This website is preserved for historical and scholarly reference and is no longer actively maintained.
 

High Performance Graphics Device Support for Linux

Since early 1997 NASA Ames has sponsored an investigation into the feasibility of supporting real-time 3-D graphics in a Linux / X-Windows environment.  An overview of the history of this project may be found here.
 

Present development efforts involve 3DLabs products: the mid-range Glint 500-TX and the entry-level Permedia 2.    A paper on this work,  presented  at this year's Linux Expo is available in both .ps and .pdf formats and describes the state of the project as of January 1999.

A reasonably functional Permedia/2 device driver and Mesa back-end accelerator now exist, but I can identify three remaining opportunities:

Complete some elements of missing functionality,  assemble a comprehensive test suite designed to evaluate functionality and reliability,  find and fix what is broken,  assemble another test suite designed to evaluate performance and conduct a thorough performance analysis on multiple platforms.

The driver presently supports double buffering using a method known as video page flipping.  This method is thought to provide the highest performance but introduces some complications when interoperating with software such as XFree86 which presently uses only a single buffer.   An alternative approach to double buffering (which is used by Precision Insight) is to employ BLTs to copy from the rendering buffer to the visible buffer on a buffer swap.   This project requires implementation and performance testing of BLT based double buffering.

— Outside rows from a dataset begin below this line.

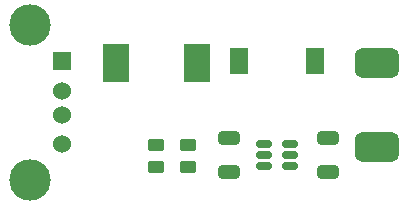
<source format=gbr>
%TF.GenerationSoftware,KiCad,Pcbnew,7.99.0-779-ga24a63e416*%
%TF.CreationDate,2023-06-04T17:09:06+04:00*%
%TF.ProjectId,mt36-08,6d743336-2d30-4382-9e6b-696361645f70,rev?*%
%TF.SameCoordinates,Original*%
%TF.FileFunction,Soldermask,Top*%
%TF.FilePolarity,Negative*%
%FSLAX46Y46*%
G04 Gerber Fmt 4.6, Leading zero omitted, Abs format (unit mm)*
G04 Created by KiCad (PCBNEW 7.99.0-779-ga24a63e416) date 2023-06-04 17:09:06*
%MOMM*%
%LPD*%
G01*
G04 APERTURE LIST*
G04 Aperture macros list*
%AMRoundRect*
0 Rectangle with rounded corners*
0 $1 Rounding radius*
0 $2 $3 $4 $5 $6 $7 $8 $9 X,Y pos of 4 corners*
0 Add a 4 corners polygon primitive as box body*
4,1,4,$2,$3,$4,$5,$6,$7,$8,$9,$2,$3,0*
0 Add four circle primitives for the rounded corners*
1,1,$1+$1,$2,$3*
1,1,$1+$1,$4,$5*
1,1,$1+$1,$6,$7*
1,1,$1+$1,$8,$9*
0 Add four rect primitives between the rounded corners*
20,1,$1+$1,$2,$3,$4,$5,0*
20,1,$1+$1,$4,$5,$6,$7,0*
20,1,$1+$1,$6,$7,$8,$9,0*
20,1,$1+$1,$8,$9,$2,$3,0*%
G04 Aperture macros list end*
%ADD10RoundRect,0.250000X-0.650000X0.325000X-0.650000X-0.325000X0.650000X-0.325000X0.650000X0.325000X0*%
%ADD11RoundRect,0.250000X0.450000X-0.262500X0.450000X0.262500X-0.450000X0.262500X-0.450000X-0.262500X0*%
%ADD12R,1.500000X2.200000*%
%ADD13R,1.524000X1.524000*%
%ADD14C,1.524000*%
%ADD15C,3.500000*%
%ADD16RoundRect,0.625000X-1.270000X-0.625000X1.270000X-0.625000X1.270000X0.625000X-1.270000X0.625000X0*%
%ADD17RoundRect,0.150000X-0.512500X-0.150000X0.512500X-0.150000X0.512500X0.150000X-0.512500X0.150000X0*%
%ADD18RoundRect,0.250000X-0.450000X0.262500X-0.450000X-0.262500X0.450000X-0.262500X0.450000X0.262500X0*%
%ADD19R,2.250000X3.180000*%
G04 APERTURE END LIST*
D10*
%TO.C,C2*%
X99391000Y-84201000D03*
X99391000Y-87151000D03*
%TD*%
D11*
%TO.C,R2*%
X93218000Y-86661000D03*
X93218000Y-84836000D03*
%TD*%
D12*
%TO.C,L2*%
X100280000Y-77724000D03*
X106680000Y-77724000D03*
%TD*%
D13*
%TO.C,J1*%
X85294000Y-77764000D03*
D14*
X85294000Y-80264000D03*
X85294000Y-82264000D03*
X85294000Y-84764000D03*
D15*
X82584000Y-74694000D03*
X82584000Y-87834000D03*
%TD*%
D16*
%TO.C,J3*%
X111964000Y-84963000D03*
%TD*%
D17*
%TO.C,U1*%
X102323000Y-84709000D03*
X102323000Y-85659000D03*
X102323000Y-86609000D03*
X104598000Y-86609000D03*
X104598000Y-85659000D03*
X104598000Y-84709000D03*
%TD*%
D18*
%TO.C,R1*%
X95962000Y-84836000D03*
X95962000Y-86661000D03*
%TD*%
D19*
%TO.C,D1*%
X96724000Y-77851000D03*
X89814000Y-77851000D03*
%TD*%
D10*
%TO.C,C1*%
X107773000Y-84201000D03*
X107773000Y-87151000D03*
%TD*%
D16*
%TO.C,J2*%
X111964000Y-77851000D03*
%TD*%
M02*

</source>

The AGP extensions to the PCI bus architecture claim to provide excellent support for rendering texture maps with the texture being resident in main memory (as opposed to being downloaded to local memory on the Graphics Adapter.   The Permedia/2 supports this mode of operation but the device driver presently does not.   Thus the objective of this project is to add support for Main Memory textures and compare the rendering performance to that achieved with local memory textures.